OOM error after creating pipeline

Hi everyone, I’ve got a strange error I’m hoping to get some insight on.

My training script for text-to-image generates a sample image every 500 steps. To do this I create a StableDiffusionPipeline via from_pretrained. The image is generated fine and and once it’s done my GPU memory usage drops down to “idle” at around 13.5G. But when the next epoch begins the memory usage jumps up to 23G and the script crashes at this step:

model_pred = unet(noisy_latents, timesteps, encoder_hidden_states).sample

I delete the pipeline right after the image is generated so it’s not an issue of garbage collection, right?

del pipeline
gc.collect()
torch.cuda.empty_cache()
gc.collect()

If I disable image generation and pipeline creation everything works as expected, no OOM errors. If I disable image generation but keep the pipeline creation it crashes as described above. I think the issue here isn’t the image generation but rather the pipeline.

I was reading some posts and added this to the pipeline deletion:

pipeline.to('cpu')
del pipeline

And upon starting the next epoch I get this error:

latents = self.vae.encode(batch["pixel_values"].to(self.weight_dtype)).latent_dist.sample()

RuntimeError: Input type (torch.cuda.HalfTensor) and weight type (torch.HalfTensor) should be the same

Now why is the in-progress model also on the CPU?

You know, I was also getting this unusual error after generating images.

RuntimeError: Input type (c10::Half) and bias type (float) should be the same

What’s going on here? It looks like the pipeline is interfering with the trained model?

unet = accelerator.unwrap_model(copy.copy(unet))

Seems to solve the input type error. I’m sharing the accelerator and model objects between a super and child class so maybe somethings getting messed up? copy.deepcopy() didn’t work, only copy.copy().

But I did find the solution to the my original problem.

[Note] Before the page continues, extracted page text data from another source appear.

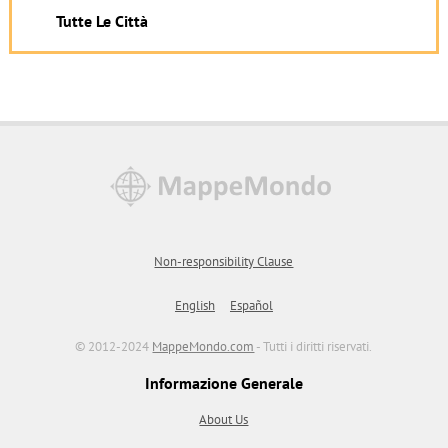
Tutte Le Città
Non-responsibility Clause
English
Español
© 2012-2024
MappeMondo.com
- Tutti i diritti riservati.
Informazione Generale
About Us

It appears that xformers is disabled on the unet somewhere in here:

unet = self.accelerator.unwrap_model(copy.copy(self.unet))
if self.use_ema:
    self.ema_unet.copy_to(unet.parameters())
pipeline = StableDiffusionPipeline.from_pretrained(
    self.pretrained_model_path,
    text_encoder=self.text_encoder,
    vae=self.vae,
    unet=unet,
    revision=self.revision,
    safety_checker=None,
)
pipeline.to(self.accelerator.device)
pipeline.enable_xformers_memory_efficient_attention()
pipeline.enable_attention_slicing()

And re-enabling it with unet.enable_xformers_memory_efficient_attention() seems to solve the problem.

I don’t understand the inner workings of Python to offer an explanation of this behavior. Anyone got any ideas? I’m really confused what’s going on.

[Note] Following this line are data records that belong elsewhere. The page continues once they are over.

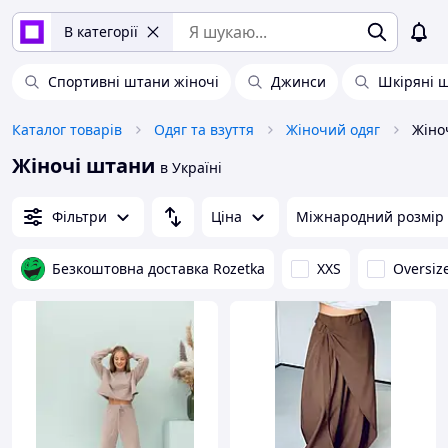
В категорії
Спортивні штани жіночі
Джинси
Шкіряні ш
Каталог товарів
Одяг та взуття
Жіночий одяг
Жіно
Жіночі штани
в Україні
Фільтри
Ціна
Міжнародний розмір
Безкоштовна доставка Rozetka
XXS
Oversiz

My parent/child class setup isn’t very complicated. It’s a parent class that handles the common parts of training textual inversion, DreamBooth, and text to image; the child class is just the training method specific stuff and the training loop.

Hello,

If you are working on main, I believe that a consequence of this PR is that attention slicing and xformers attention are mutually exclusive. So I’d just call pipeline.enable_xformers_memory_efficient_attention and not enable attention slicing.

Thanks for the reply!

I did a quick test with the train_text_to_image.py example script and added a simple function to generate images when saving. Only having pipeline.enable_xformers_memory_efficient_attention() doesn’t fix the input type problem.

What fixes it for me is setting the unet unwrapper to unet = accelerator.unwrap_model(unet, keep_fp32_wrapper=True) and

with torch.autocast('cuda'):
    image = pipeline('output.png').images[0]

With this code I could actually have both attention slicing and xformers enabled at the same time. But it was just a quick test so don’t take my word for it.

In my project (not the example script) I need keep_fp32_wrapper=True (to fix the input type error) and ONLY pipeline.enable_xformers_memory_efficient_attention() (to fix OOM). I no longer need the copy.copy() on the unet unwrapper. I was already generating images using with torch.autocast("cuda"), torch.inference_mode():. I no longer need to re-enable xformers on the unet after inference.

My code is pretty similar to train_text_to_image.py (only real difference is the inheritance thing) so I don’t know what’s different.